N’ont-ils pas vu venir le bouleversement qui se préparait, ou n’ont-ils pas voulu voir ? En tout cas, l’arrivée d’un homme d’affaires – les mauvaises langues disent un « affairiste » – comme Alain Minc à la tête du conseil de surveillance annonçait clairement la suite. L’éminence grise de tous les pouvoirs a d’abord été l’homme de l’entrée de Lagardère (15 %) et de Prisa (17 %) dans le capital.
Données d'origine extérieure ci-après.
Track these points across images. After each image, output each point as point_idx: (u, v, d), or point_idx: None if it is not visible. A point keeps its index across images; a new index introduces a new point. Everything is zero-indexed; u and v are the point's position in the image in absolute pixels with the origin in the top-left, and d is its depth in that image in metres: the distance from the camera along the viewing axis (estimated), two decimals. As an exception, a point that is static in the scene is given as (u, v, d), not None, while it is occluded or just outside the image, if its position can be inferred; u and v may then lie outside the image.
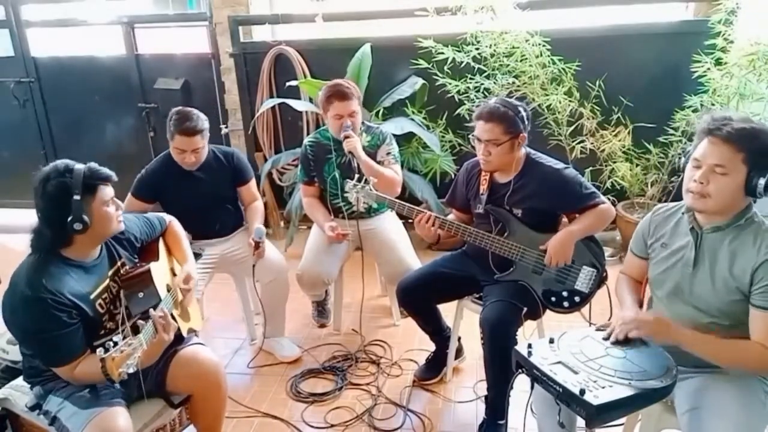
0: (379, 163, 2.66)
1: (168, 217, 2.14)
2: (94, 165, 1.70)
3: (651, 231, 1.76)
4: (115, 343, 1.49)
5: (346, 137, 2.54)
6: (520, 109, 2.13)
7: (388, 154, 2.71)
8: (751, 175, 1.46)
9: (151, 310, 1.69)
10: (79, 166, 1.67)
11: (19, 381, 1.90)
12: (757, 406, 1.52)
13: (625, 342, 1.54)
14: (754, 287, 1.50)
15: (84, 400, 1.67)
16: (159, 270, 1.88)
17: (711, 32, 3.24)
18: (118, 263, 1.84)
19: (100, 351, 1.47)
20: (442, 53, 3.47)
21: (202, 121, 2.54)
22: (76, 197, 1.61)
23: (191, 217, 2.46)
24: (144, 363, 1.60)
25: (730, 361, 1.53)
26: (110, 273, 1.80)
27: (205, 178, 2.63)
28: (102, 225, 1.69)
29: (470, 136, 2.21)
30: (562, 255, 2.13)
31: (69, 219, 1.60)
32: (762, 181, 1.45)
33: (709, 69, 3.21)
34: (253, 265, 2.61)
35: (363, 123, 2.75)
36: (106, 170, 1.71)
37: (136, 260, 1.91)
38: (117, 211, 1.74)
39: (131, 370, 1.49)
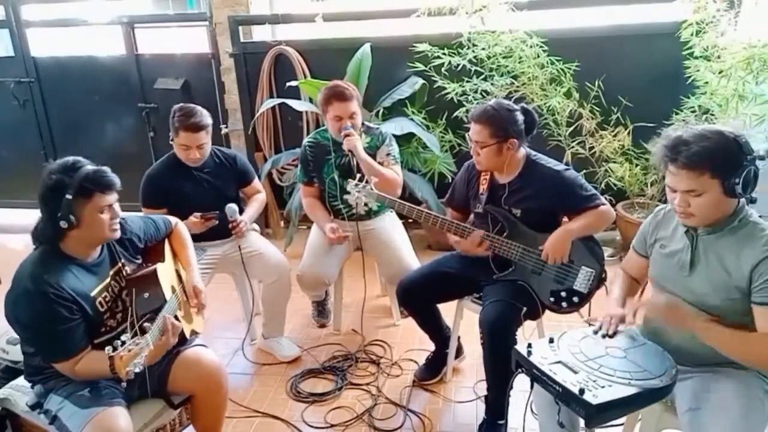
0: (379, 164, 2.66)
1: (174, 220, 2.14)
2: (101, 170, 1.69)
3: (651, 231, 1.78)
4: (123, 342, 1.51)
5: (347, 135, 2.54)
6: (516, 114, 2.12)
7: (388, 155, 2.71)
8: (726, 183, 1.47)
9: (164, 313, 1.69)
10: (86, 168, 1.66)
11: (20, 381, 1.91)
12: (757, 405, 1.52)
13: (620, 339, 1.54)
14: (754, 285, 1.50)
15: (84, 400, 1.67)
16: (165, 271, 1.89)
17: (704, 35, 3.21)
18: (119, 263, 1.84)
19: (108, 349, 1.49)
20: (439, 58, 3.47)
21: (206, 116, 2.55)
22: (68, 196, 1.62)
23: None
24: (146, 363, 1.60)
25: (743, 353, 1.51)
26: (112, 272, 1.81)
27: (207, 178, 2.63)
28: (91, 229, 1.69)
29: (466, 135, 2.23)
30: (558, 251, 2.14)
31: (58, 215, 1.62)
32: (738, 182, 1.46)
33: (698, 71, 3.20)
34: (244, 265, 2.64)
35: (363, 124, 2.74)
36: (110, 178, 1.69)
37: (138, 261, 1.91)
38: (112, 219, 1.72)
39: (138, 369, 1.51)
Il a été l’homme de la tentation balladurienne en 1995. Lorsqu’à cinq mois de l’échéance présidentielle le Monde soutient l’ancien Premier ministre, Minc travaille au rapport la France de l’an 2000, ébauche de programme du candidat Balladur… Mais, à l’époque, le journal se porte bien. Il semble épargné par la crise de la presse qui frappe déjà ses concurrents, Libération et le Figaro . Il en fut ainsi jusqu’en 2000, date à laquelle le Monde commence à être déficitaire. Or, contre toute logique, Minc encourage le directeur du journal, Jean-Marie Colombani, à une véritable fuite en avant. Au plus mauvais moment, le Monde se lance dans une politique d’acquisition dispendieuse : le groupe La Vie (avec Télérama), Midi Libre… C’est aussi la construction du luxueux immeuble du boulevard Blanqui, dont la démesure a entraîné un surcoût annuel de 4 millions d’euros de loyer au propriétaire, la Deutsche Bank. Et c’est encore les frais financiers consécutifs aux emprunts rendus nécessaires par ces « investissements ».
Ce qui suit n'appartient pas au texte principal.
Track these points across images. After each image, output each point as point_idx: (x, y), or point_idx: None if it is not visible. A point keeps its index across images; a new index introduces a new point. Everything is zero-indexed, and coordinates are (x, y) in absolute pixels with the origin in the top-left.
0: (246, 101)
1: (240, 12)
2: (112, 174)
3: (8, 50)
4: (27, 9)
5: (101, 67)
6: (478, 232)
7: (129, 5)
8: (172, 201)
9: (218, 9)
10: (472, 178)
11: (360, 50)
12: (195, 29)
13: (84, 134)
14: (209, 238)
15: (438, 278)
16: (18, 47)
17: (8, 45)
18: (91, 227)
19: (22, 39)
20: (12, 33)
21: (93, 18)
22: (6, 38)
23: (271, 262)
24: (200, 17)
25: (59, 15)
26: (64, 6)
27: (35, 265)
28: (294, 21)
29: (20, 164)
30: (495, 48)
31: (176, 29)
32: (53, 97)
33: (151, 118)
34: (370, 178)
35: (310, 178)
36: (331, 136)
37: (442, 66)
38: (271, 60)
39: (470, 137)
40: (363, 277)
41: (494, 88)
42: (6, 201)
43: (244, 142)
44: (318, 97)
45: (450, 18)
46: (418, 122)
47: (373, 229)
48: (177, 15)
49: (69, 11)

Il en résulte un endettement colossal de 170 à 180 millions d’euros, qui fait basculer le quotidien dans une autre catégorie : celle de la finance [^2]. « C’est à ce moment, note un ancien journaliste, que la Société des rédacteurs a voulu reprendre son autonomie face à la direction et jouer son rôle d’actionnaire, avoir un œil sur la gestion et le management. Le livre de Péan et Cohen, la Face cachée du Monde, en 2003, entre enquête et règlement de comptes, a sans doute été un autre tournant qui a beaucoup nui au journal. »
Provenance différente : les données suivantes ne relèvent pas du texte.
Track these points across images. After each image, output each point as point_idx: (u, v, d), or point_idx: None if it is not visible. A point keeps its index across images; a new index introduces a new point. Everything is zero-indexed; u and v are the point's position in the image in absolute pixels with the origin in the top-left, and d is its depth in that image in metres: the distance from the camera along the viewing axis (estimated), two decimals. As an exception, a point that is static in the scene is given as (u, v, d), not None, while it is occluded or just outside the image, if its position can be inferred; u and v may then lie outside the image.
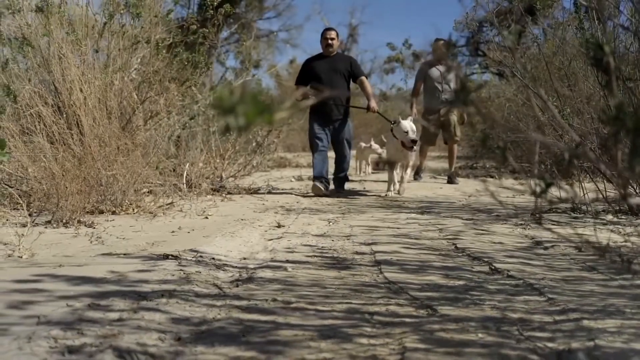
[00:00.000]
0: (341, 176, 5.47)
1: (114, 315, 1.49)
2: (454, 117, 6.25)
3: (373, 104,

La SRM obtient certes l’éviction de Jean-Marie Colombani en 2007, puis celle d’Alain Minc en 2008. Mais il est trop tard. Aujourd’hui, il n’y a plus de bonnes solutions. Le temps de l’indépendance structurelle est bel et bien révolu. Et, comme pour souligner cette évidence, Nicolas Sarkozy s’est empressé d’intervenir aussi grossièrement que possible dans le processus de désignation de l’actionnaire majoritaire. Devant Éric Fottorino, l’actuel président de la SA, convoqué à l’Élysée, il a pris position contre le trio Pigasse-Bergé-Niel. Gare, cependant, aux effets d’optique. Il faudrait être candide pour croire que le président de la République a mis tous ses œufs dans le même panier. Son conseiller pour les affaires de médias n’est-il pas précisément Alain Minc ? Et celui-ci n’est-il pas à la fois l’homme qui a favorisé l’entrée de Pigasse au sein de la banque Lazard, et le conseiller du groupe de presse espagnol Prisa ? L’ombre du pouvoir est partout. Quelle que soit la décision que prendra le conseil de surveillance, le 28 juin, une page de l’histoire du journal de feu Hubert Beuve-Méry, se tournera définitivement.

[^2]: Dans la structure du Monde à trois niveaux, véritable usine à gaz, Jean-Marie Colombani a créé le Monde société anonyme, préparant une entrée en bourse qui n’a jamais eu lieu. C’est le deuxième étage, en dessous de la holding de tête, le Monde partenaires et associés (LMPA), dont la Société des rédacteurs détient 21 %, tandis qu’au premier étage réside la Société éditrice du Monde (SAS).